Barthelemy tapote rapidement du pied par terre, faisant rebondir ses tresses contre son torse. Il ne les a pas encore regroupées, alors elles s'emmêlent entre elles, créant un joyeux fouillis dans ses cheveux toujours impeccablement nattés.

— Tu as merdé, assène-t-il sévèrement comme une sentence irrévocable. Mais tu as raison.

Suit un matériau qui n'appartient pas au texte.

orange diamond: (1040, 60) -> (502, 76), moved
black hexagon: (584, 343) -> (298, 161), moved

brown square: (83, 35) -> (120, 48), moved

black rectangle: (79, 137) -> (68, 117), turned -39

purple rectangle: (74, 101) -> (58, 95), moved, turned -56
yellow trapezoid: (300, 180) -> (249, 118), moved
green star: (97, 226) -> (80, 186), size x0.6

Barth soupire, et je relève la tête, surpris par ce changement soudain de ton. Ses lunettes de vue tombent sur son nez. Il ne prend pas la peine de les redresser lorsqu'il s'adresse à nouveau à moi.

— On a grandi ensemble. On a déjà perdu Hugo, je ne crois pas que je pourrais faire une croix sur toi aussi. Encore un de plus, ce serait trop. J'ai choisi mon camp entre vous deux, ce n'est pas pour te lâcher maintenant. Alors même si tu m'as fichu dans une situation inextricable, c'est pas grave. On va passer au-dessus tous les deux.

La grande main de mon meilleur ami vient heurter mon épaule et me ramène contre lui. J'encercle son torse avec mes bras en une accolade de gratitude, et je crois bien que je suis à deux doigts de verser une larme quand la porte du vestiaire d'Hugo s'ouvre à nouveau.

— Qu'est-ce que tu fous là ?

— Vic... tente de me tempérer Barth.

— Je sors de mon vestiaire, comme tu le vois. Et je vais pour rejoindre ma petite amie.